Write the expression to calculate the rate of exergy of the combustion gases at the regenerator exit $\left({\dot{X}}_6\right)$.

${\dot{X}}_6=\dot{m}\left\{c_p\left(T_6-T_0\right)-T_0\left[c_p\ln \frac{T_6}{T_0}-0\right]\right\}$ (XXV)

Conclusion:

Substitute $12.76\text{kg}/\text{s}$ for $\dot{m}$, $1.093\text{kJ}/\text{kg}\cdot \text{K}$ for $c_p$, 616.2 K for $T_6$, and 303 K for $T_0$ in Equation (XXV).

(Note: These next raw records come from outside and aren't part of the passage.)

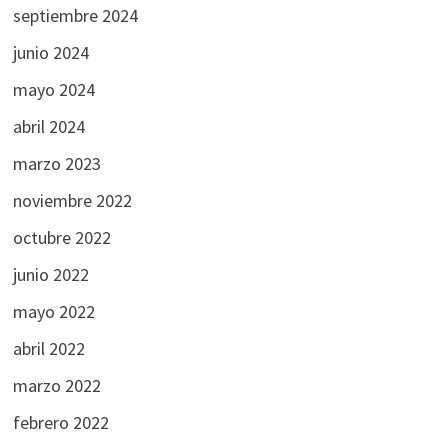
septiembre 2024
junio 2024
mayo 2024
abril 2024
marzo 2023
noviembre 2022
octubre 2022
junio 2022
mayo 2022
abril 2022
marzo 2022
febrero 2022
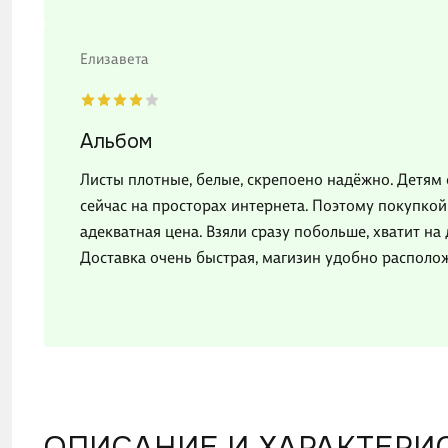
Елизавета
Альбом
Листы плотные, белые, скрепоено надёжно. Детям 
сейчас на просторах интернета. Поэтому покупкой
адекватная цена. Взяли сразу побольше, хватит на
Доставка очень быстрая, магизин удобно располож
ОПИСАНИЕ И ХАРАКТЕРИ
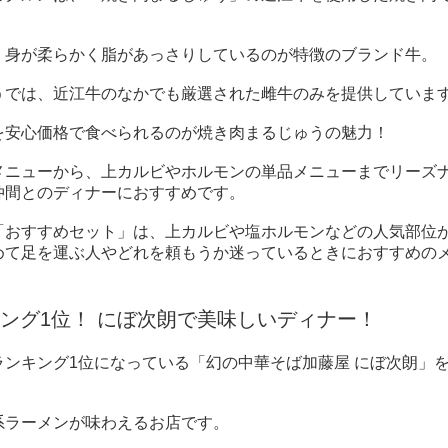
、身が柔らかく脂があっさりしているのが特徴のブランド牛。
うでは、近江牛のなかでも厳選された雌牛のみを提供していま
を安心価格で食べられるのが焼き肉まるじゅうの魅力！
メニューから、上カルビやホルモンの単品メニューまでリーズ
仲間とのディナーにおすすめです。
「おすすめセット」は、上カルビや塩ホルモンなどの人気部位
めて足を運ぶ人やどれを頼もうか迷っているときにおすすめの
ング1位！ にぼ次朗で美味しいディナー！
ンキング1位になっている「幻の中華そば加藤屋 にぼ次朗」
系ラーメンが味わえるお店です。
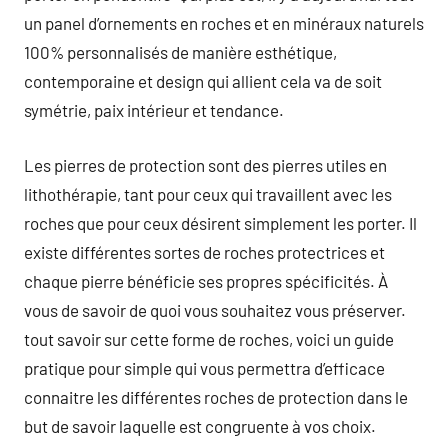
un panel d’ornements en roches et en minéraux naturels
100% personnalisés de manière esthétique,
contemporaine et design qui allient cela va de soit
symétrie, paix intérieur et tendance.
Les pierres de protection sont des pierres utiles en
lithothérapie, tant pour ceux qui travaillent avec les
roches que pour ceux désirent simplement les porter. Il
existe différentes sortes de roches protectrices et
chaque pierre bénéficie ses propres spécificités. À
vous de savoir de quoi vous souhaitez vous préserver.
tout savoir sur cette forme de roches, voici un guide
pratique pour simple qui vous permettra d’efficace
connaitre les différentes roches de protection dans le
but de savoir laquelle est congruente à vos choix.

$\begin{array}{c}{\dot{X}}_6=\left(12.76\text{kg}/\text{s}\right)\left\{\begin{array}{l}\left(1.093\text{kJ}/\text{kg}\cdot \text{K}\right)\left(616.2\text{}\text{K}-303\text{K}\right)\\ -\left(303\text{K}\right)\left[\left(1.093\text{kJ}/\text{kg}\cdot \text{K}\right)\ln \frac{616.2\text{K}}{303\text{K}}-0\right]\end{array}\right\}\\ =\left(12.76\text{kg}/\text{s}\right)\left[342.32\text{kJ}/\text{kg}-235.08\text{kJ}/\text{kg}\right]\\ =1368.33\text{kJ}/\text{s}\left(\frac{1\text{kW}}{1\text{kJ}/\text{s}}\right)\\ =1368.33\text{kW}\end{array}$

Thus, the rate of exergy of the combustion gases at the regenerator exit is $1368.33\text{kW}$.